Wed, 08 Jan 2003

Violence erupts as street demonstrations heighten

The Jakarta Post, Jakarta

Street demonstrations against recent hikes in fuel, telephone and electricity charges became violent in several cities on the second day of protests Tuesday as thousands of demonstrators across the country mounted pressure on President Megawati Soekarnoputri to resign over the increases.

In the Central Sulawesi capital of Palu, a thousand protesters scuffled with police who tried to prevent them from lowering the national Red and White flag outside the governor's office in the city.

Several demonstrators, including students, workers, farmers and fishermen, as well as activists from non-governmental organizations, were injured after police officers beat them with sticks.

The clash stopped when Central Sulawesi Governor Aminuddin Ponulele came out of his office to appease the protesters.

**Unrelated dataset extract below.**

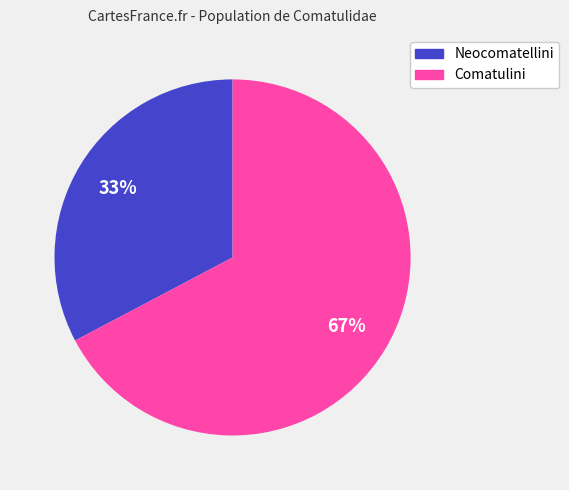

To the nearest percent, what is the combined percentage of Comatulini and Neocomatellini?

100%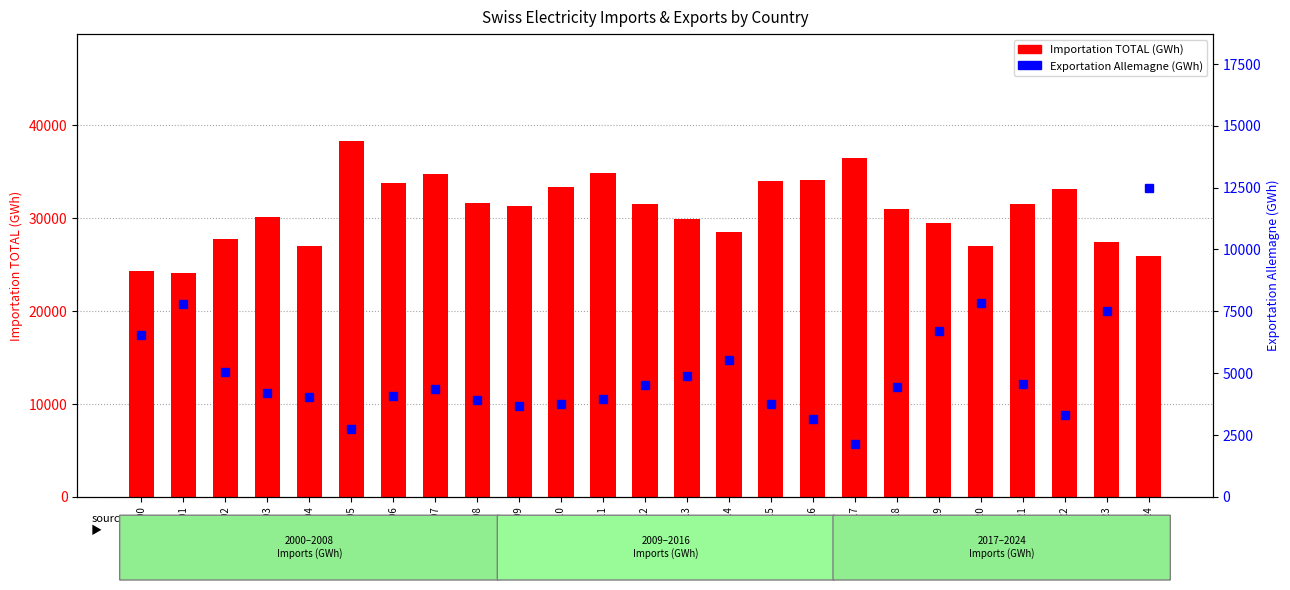

What is the difference between the Importation TOTAL (GWh) values at 2023 and 2017?

9034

Earlier, the protesters burned at least two pictures of President Megawati and several tires outside the governor's office and the local legislative council building.

A clash also erupted in Palangka Raya, Central Kalimantan, when the police tried to disperse some 100 protesters for failing to show a protest permit, Antara said.

In the South Sulawesi capital of Makassar, thousands of students staged a series of similar protests throughout the day at the provincial legislative council to urge Megawati and her deputy Hamzah Haz to resign over the hikes.

"Megawati and Hamzah Haz have betrayed their own nation. It is utterly unfit for them to retain the posts," said Siswan, leader of the Student Executive Board (BEM) of the State University of Makassar (UNM).

A clash nearly broke out in Makassar in the afternoon when protesters stopped a fuel truck passing outside the council building and held it briefly.

In Jakarta, about 100 students gathered outside the House of Representatives (DPR) building, demanding the resignations of Megawati, Hamzah, House speaker Akbar Tandjung and People's Consultative Assembly (MPR) chairman Amien Rais over the price hikes.

"Now there are only two options left for the people: Remain silent and suffer, or rise up and fight to reclaim rights that have been stolen from us," said a leaflet distributed by the demonstrators.

Protests were also reported in the East Java capital of Surabaya, Cirebon in West Java, Yogyakarta, Pekalongan and Semarang in Central Java, Jayapura in Papua, Ternate in North Maluku, Mataram in West Nusa Tenggara, and several other towns and cities throughout Java, Bali, Sumatra and Sulawesi.

Tuesday saw bigger protests across the country than Monday, with more people joining strikes in many cities.

Drivers in a number of cities including Pekanbaru in Riau, and Semarang and Sidoarjo in East Java, have been on strike since Monday. More than 1,700 fishermen in Cirebon were also planning a strike.

"We will continue this action until the government listens to our grievances. The fuel price hike has extremely hurt us. It is impossible for us to go to sea with additional burdens," Jumadi, a 38-year old fisherman, told The Jakarta Post.

The government raised fuel prices by up to 22 percent on Jan. 2 as part of its continuing efforts to reduce costly and misdirected fuel subsidies and contain its budget deficit.

This increase was accompanied by hikes in electricity charges by six percent and in telephone tariffs by an average of 15 percent.

The price increases came into effect in the midst of the government's announcement of the much-criticized release and discharge policy aimed at exonerating big debtors from legal charges, which served to undermine the people's sense of justice.

The East Java branches of Nahdlatul Ulama and Muhammadiyah, the country's two main Muslim organizations, also joined demands for the increases to be reviewed, saying the motion was being made to prevent anarchy from breaking out in Indonesia.

MPR speaker Amien Rais also reiterated his call for the government to delay the increases in order to prevent national instability over the escalating demonstrations.

The government, nevertheless, said it had no plans to overturn the increases, arguing it was an unavoidable choice, despite the fact that the policy had subsequently pushed up the costs of staple foods.

To compensate for the price hikes, the government has allocated Rp 4 trillion as financial aid for the poor. The funds are to be distributed through seven sectors: education (Rp 1.2 trillion), health (Rp 600 billion), cheap rice for the poor (Rp 500 billion), small- and medium-sized businesses, maritime and fisheries, labor and transportation.

Labor and transportation unions, as well as student groups, have threatened to stage nationwide strikes unless the government annuls the rises.